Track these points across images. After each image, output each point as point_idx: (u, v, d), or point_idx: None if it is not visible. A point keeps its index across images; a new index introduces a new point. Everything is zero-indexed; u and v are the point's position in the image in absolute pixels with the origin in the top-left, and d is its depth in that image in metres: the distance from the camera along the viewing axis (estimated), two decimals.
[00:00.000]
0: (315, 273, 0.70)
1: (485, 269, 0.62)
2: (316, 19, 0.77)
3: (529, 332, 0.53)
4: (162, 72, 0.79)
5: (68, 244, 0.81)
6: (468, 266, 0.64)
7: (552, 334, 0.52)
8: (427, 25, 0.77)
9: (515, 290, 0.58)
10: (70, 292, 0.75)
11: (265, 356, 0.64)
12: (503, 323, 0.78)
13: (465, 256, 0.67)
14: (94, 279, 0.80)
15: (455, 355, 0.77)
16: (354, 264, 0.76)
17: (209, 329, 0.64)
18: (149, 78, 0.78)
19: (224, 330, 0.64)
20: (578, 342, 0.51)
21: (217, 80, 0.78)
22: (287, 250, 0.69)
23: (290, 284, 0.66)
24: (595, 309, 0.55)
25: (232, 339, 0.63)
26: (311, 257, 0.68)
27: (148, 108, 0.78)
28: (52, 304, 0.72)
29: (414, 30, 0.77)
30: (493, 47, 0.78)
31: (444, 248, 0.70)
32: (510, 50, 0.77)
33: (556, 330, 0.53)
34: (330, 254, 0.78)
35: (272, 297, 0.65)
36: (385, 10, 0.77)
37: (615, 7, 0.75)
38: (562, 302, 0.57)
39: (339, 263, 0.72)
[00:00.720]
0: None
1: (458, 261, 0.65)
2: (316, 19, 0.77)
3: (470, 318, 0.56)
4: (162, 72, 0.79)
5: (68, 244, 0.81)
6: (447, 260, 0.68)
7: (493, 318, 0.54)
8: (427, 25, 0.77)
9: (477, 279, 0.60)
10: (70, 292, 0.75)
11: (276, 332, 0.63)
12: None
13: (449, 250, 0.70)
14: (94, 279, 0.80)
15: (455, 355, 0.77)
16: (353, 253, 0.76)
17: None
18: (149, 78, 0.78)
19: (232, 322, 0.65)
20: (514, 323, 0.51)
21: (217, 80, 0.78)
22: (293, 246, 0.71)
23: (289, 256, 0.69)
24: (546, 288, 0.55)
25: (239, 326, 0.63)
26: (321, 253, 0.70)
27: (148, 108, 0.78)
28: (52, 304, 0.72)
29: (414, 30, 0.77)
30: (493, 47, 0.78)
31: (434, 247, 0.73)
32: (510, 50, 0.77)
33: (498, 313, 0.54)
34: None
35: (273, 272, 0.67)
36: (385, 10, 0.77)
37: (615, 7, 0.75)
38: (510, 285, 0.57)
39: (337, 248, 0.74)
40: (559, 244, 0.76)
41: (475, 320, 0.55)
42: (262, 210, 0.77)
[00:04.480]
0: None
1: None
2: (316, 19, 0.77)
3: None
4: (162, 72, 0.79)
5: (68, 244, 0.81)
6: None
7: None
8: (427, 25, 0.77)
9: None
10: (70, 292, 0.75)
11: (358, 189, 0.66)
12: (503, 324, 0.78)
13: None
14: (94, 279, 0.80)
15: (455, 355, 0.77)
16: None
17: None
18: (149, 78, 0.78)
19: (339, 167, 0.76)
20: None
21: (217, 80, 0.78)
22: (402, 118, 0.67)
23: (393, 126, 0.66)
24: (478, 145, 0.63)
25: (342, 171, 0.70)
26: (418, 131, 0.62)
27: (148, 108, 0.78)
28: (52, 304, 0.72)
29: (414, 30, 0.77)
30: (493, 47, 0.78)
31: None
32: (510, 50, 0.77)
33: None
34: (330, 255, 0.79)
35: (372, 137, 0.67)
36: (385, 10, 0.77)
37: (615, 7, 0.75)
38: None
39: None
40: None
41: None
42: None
__________________________________________________
What is needed –
Extract each line of the listing above, copying it word for word.

Reply to the task –
Track these points across images. After each image, output each point as point_idx: (u, v, d), or point_idx: None if it is not visible. A point keeps its index across images; a new index introduces a new point. Everything is zero-indexed; u and v are the point's position in the image in absolute pixels with the origin in the top-left, and d is its depth in that image in metres: the distance from the camera along the viewing axis (estimated), two decimals.
[00:00.000]
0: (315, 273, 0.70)
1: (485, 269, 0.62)
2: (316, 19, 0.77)
3: (529, 332, 0.53)
4: (162, 72, 0.79)
5: (68, 244, 0.81)
6: (468, 266, 0.64)
7: (552, 334, 0.52)
8: (427, 25, 0.77)
9: (515, 290, 0.58)
10: (70, 292, 0.75)
11: (265, 356, 0.64)
12: (503, 323, 0.78)
13: (465, 256, 0.67)
14: (94, 279, 0.80)
15: (455, 355, 0.77)
16: (354, 264, 0.76)
17: (209, 329, 0.64)
18: (149, 78, 0.78)
19: (224, 330, 0.64)
20: (578, 342, 0.51)
21: (217, 80, 0.78)
22: (287, 250, 0.69)
23: (290, 284, 0.66)
24: (595, 309, 0.55)
25: (232, 339, 0.63)
26: (311, 257, 0.68)
27: (148, 108, 0.78)
28: (52, 304, 0.72)
29: (414, 30, 0.77)
30: (493, 47, 0.78)
31: (444, 248, 0.70)
32: (510, 50, 0.77)
33: (556, 330, 0.53)
34: (330, 254, 0.78)
35: (272, 297, 0.65)
36: (385, 10, 0.77)
37: (615, 7, 0.75)
38: (562, 302, 0.57)
39: (339, 263, 0.72)
[00:00.720]
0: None
1: (458, 261, 0.65)
2: (316, 19, 0.77)
3: (470, 318, 0.56)
4: (162, 72, 0.79)
5: (68, 244, 0.81)
6: (447, 260, 0.68)
7: (493, 318, 0.54)
8: (427, 25, 0.77)
9: (477, 279, 0.60)
10: (70, 292, 0.75)
11: (276, 332, 0.63)
12: None
13: (449, 250, 0.70)
14: (94, 279, 0.80)
15: (455, 355, 0.77)
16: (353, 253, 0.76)
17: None
18: (149, 78, 0.78)
19: (232, 322, 0.65)
20: (514, 323, 0.51)
21: (217, 80, 0.78)
22: (293, 246, 0.71)
23: (289, 256, 0.69)
24: (546, 288, 0.55)
25: (239, 326, 0.63)
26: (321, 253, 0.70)
27: (148, 108, 0.78)
28: (52, 304, 0.72)
29: (414, 30, 0.77)
30: (493, 47, 0.78)
31: (434, 247, 0.73)
32: (510, 50, 0.77)
33: (498, 313, 0.54)
34: None
35: (273, 272, 0.67)
36: (385, 10, 0.77)
37: (615, 7, 0.75)
38: (510, 285, 0.57)
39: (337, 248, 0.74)
40: (559, 244, 0.76)
41: (475, 320, 0.55)
42: (262, 210, 0.77)
[00:04.480]
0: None
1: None
2: (316, 19, 0.77)
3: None
4: (162, 72, 0.79)
5: (68, 244, 0.81)
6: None
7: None
8: (427, 25, 0.77)
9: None
10: (70, 292, 0.75)
11: (358, 189, 0.66)
12: (503, 324, 0.78)
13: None
14: (94, 279, 0.80)
15: (455, 355, 0.77)
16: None
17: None
18: (149, 78, 0.78)
19: (339, 167, 0.76)
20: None
21: (217, 80, 0.78)
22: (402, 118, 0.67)
23: (393, 126, 0.66)
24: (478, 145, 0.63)
25: (342, 171, 0.70)
26: (418, 131, 0.62)
27: (148, 108, 0.78)
28: (52, 304, 0.72)
29: (414, 30, 0.77)
30: (493, 47, 0.78)
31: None
32: (510, 50, 0.77)
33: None
34: (330, 255, 0.79)
35: (372, 137, 0.67)
36: (385, 10, 0.77)
37: (615, 7, 0.75)
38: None
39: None
40: None
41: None
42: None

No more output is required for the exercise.